### Exercise aim
Copy out the lines from the one containing "unmon-informatic.com" to the one containing "る必要があります。これらのチェックを怠ると、車検の", substituting "デプスゲージ" for "深さ計" and leaving everything else as is.

————————

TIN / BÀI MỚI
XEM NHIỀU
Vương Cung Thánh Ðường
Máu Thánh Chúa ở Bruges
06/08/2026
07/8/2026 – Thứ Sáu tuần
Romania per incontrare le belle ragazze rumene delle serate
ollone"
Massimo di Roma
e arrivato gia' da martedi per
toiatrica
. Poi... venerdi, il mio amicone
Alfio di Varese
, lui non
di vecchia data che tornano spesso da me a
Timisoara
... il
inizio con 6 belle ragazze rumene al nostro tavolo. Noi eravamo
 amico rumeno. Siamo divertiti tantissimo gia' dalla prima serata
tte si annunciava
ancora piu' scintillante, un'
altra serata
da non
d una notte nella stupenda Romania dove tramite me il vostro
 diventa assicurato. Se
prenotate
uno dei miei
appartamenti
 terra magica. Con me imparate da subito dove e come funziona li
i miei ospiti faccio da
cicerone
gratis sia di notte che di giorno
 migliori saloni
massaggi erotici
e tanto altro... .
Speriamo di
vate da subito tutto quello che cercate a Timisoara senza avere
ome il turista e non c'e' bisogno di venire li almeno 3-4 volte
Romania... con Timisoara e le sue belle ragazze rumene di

————————

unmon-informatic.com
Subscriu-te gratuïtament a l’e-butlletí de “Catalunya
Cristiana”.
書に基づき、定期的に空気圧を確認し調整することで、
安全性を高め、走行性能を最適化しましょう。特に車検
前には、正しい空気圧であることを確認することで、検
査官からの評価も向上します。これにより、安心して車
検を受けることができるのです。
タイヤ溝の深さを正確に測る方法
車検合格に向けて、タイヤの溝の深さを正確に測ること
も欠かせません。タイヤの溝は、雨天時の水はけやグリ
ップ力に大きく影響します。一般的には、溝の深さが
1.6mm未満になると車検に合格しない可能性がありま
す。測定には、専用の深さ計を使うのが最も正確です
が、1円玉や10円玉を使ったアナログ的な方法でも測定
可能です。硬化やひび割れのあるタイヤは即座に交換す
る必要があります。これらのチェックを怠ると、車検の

————————

### Task output
unmon-informatic.com
Subscriu-te gratuïtament a l’e-butlletí de “Catalunya
Cristiana”.
書に基づき、定期的に空気圧を確認し調整することで、
安全性を高め、走行性能を最適化しましょう。特に車検
前には、正しい空気圧であることを確認することで、検
査官からの評価も向上します。これにより、安心して車
検を受けることができるのです。
タイヤ溝の深さを正確に測る方法
車検合格に向けて、タイヤの溝の深さを正確に測ること
も欠かせません。タイヤの溝は、雨天時の水はけやグリ
ップ力に大きく影響します。一般的には、溝の深さが
1.6mm未満になると車検に合格しない可能性がありま
す。測定には、専用のデプスゲージを使うのが最も正確です
が、1円玉や10円玉を使ったアナログ的な方法でも測定
可能です。硬化やひび割れのあるタイヤは即座に交換す
る必要があります。これらのチェックを怠ると、車検の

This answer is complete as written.